Having just been accused of trying to strangle his son, he has left his terrified wife locked in the staff quarters upstairs in the hotel and wandered into the deserted Colorado Lounge. Peering into the dark, he sees bottles on the empty shelves.

The shelves were totally bare. But now, lit only murkily by the light which filtered through from the dining room (which was itself only dimly lit because of the snow blocking the windows), he thought he saw ranks and ranks of bottles twinkling mutedly behind the bar, and siphons, and even beer dripping from the spigots of all three highly polished taps.
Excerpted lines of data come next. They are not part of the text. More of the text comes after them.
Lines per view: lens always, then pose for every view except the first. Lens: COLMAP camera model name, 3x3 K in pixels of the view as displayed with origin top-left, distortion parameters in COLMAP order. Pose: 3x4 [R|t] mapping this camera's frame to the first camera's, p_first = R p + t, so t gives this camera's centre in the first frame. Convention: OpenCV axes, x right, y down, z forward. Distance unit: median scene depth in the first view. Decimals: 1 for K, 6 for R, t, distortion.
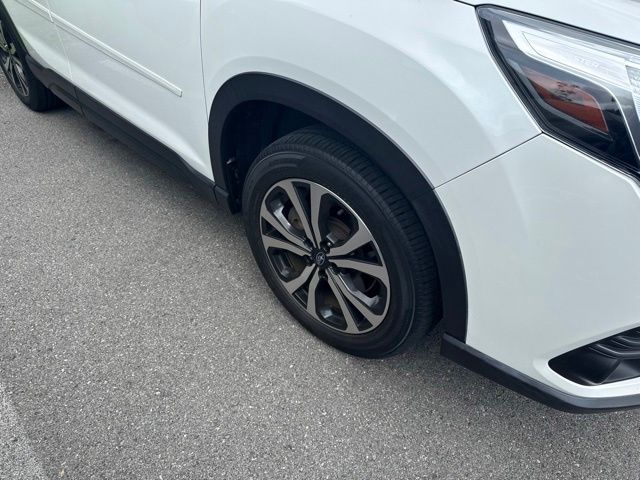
lens RADIAL K [[450.0, 0, 326.0], [0, 450.0, 233.4], [0, 0, 1]] dist [0.007508, -0.012224]
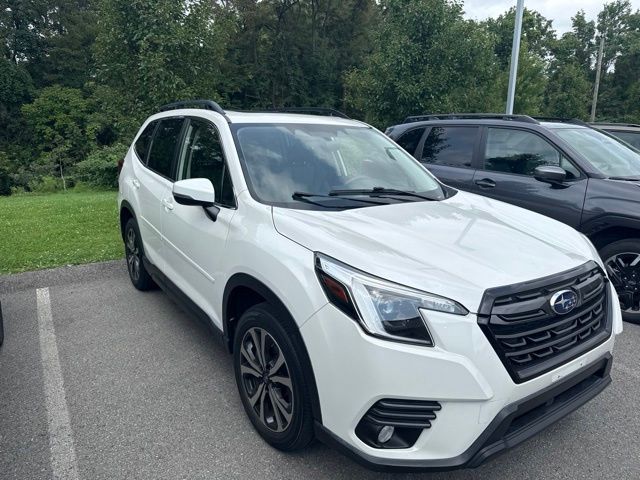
lens RADIAL K [[450.0, 0, 316.5], [0, 450.0, 243.3], [0, 0, 1]] dist [0.007508, -0.012224]
pose [[0.979590, 0.059544, -0.191986, 0.451454], [-0.134414, 0.904203, -0.405400, 0.249265], [0.149455, 0.422931, 0.893752, -0.675194]]
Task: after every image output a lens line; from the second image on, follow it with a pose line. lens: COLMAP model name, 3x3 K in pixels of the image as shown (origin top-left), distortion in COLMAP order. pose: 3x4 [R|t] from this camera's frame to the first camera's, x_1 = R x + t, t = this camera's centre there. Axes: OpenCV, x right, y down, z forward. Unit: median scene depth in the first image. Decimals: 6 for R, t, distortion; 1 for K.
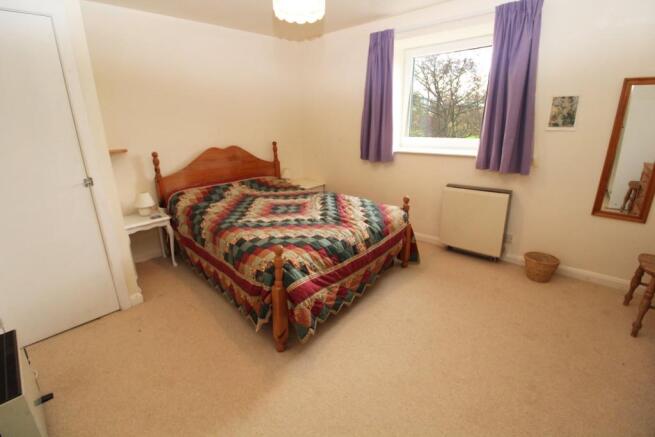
lens RADIAL K [[300.4, 0, 327.5], [0, 300.4, 206.6], [0, 0, 1]] dist [-0.000087, -0.000027]
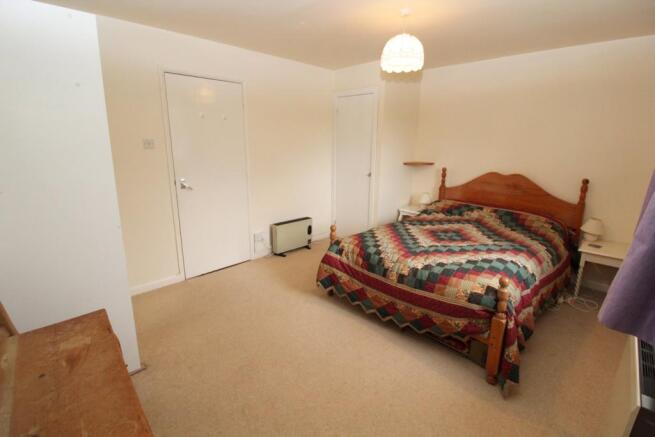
lens RADIAL K [[297.0, 0, 327.5], [0, 297.0, 218.5], [0, 0, 1]] dist [-0.000425, -0.000076]
pose [[-0.049412, 0.280692, -0.958525, 0.855811], [-0.292030, 0.913699, 0.282619, -0.216996], [0.955132, 0.293883, 0.036823, 0.579853]]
Hallucinating, play acting, reminiscing, Jack approaches the bar:

“Hi Lloyd,” he said. “A little slow tonight, isn’t it?” Lloyd said it was. Lloyd asked him what it would be. “Now, I’m really glad you asked me that,” Jack said, “Really glad. Because I happen to have two twenties and two tens in my wallet and I was afraid they’d be sitting right there until sometime next April. There isn’t a Seven-Eleven around here, would you believe it? And I thought they had Seven-Elevens on the fucking moon.” Lloyd sympathized. “So here’s what,” Jack said. “You set me up an even twenty martinis. An even twenty, just like that, kazang. One for every month I’ve been on the wagon and one to grow on. You can do that, can’t you? You aren’t too busy?”
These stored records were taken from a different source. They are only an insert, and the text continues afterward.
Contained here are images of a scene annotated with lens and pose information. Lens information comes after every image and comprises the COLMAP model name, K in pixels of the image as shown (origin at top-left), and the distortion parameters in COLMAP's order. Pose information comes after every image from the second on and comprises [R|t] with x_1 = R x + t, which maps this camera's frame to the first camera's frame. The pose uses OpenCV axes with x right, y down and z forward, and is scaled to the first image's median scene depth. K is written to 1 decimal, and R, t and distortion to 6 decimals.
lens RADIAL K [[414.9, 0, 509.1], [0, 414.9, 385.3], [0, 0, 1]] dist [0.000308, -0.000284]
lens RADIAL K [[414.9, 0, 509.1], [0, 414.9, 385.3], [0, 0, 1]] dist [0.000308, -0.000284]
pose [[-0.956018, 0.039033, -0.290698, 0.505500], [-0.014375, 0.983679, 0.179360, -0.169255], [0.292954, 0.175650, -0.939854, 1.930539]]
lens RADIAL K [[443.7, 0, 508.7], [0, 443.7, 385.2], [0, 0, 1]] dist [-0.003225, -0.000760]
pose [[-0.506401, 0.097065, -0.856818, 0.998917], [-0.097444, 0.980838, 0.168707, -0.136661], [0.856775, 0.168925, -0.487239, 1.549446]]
And somewhere in Jacks mind it’s very real indeed:

Jack contemplated the twenty imaginary drinks, the martini glasses blushing droplets of condensation, each with a swizzle poked through a plump green olive. He could almost smell gin on the air.

As Jack starts his inexorable descent into madness and violence, The Shining shows itself to be a masterpiece of psychological terror.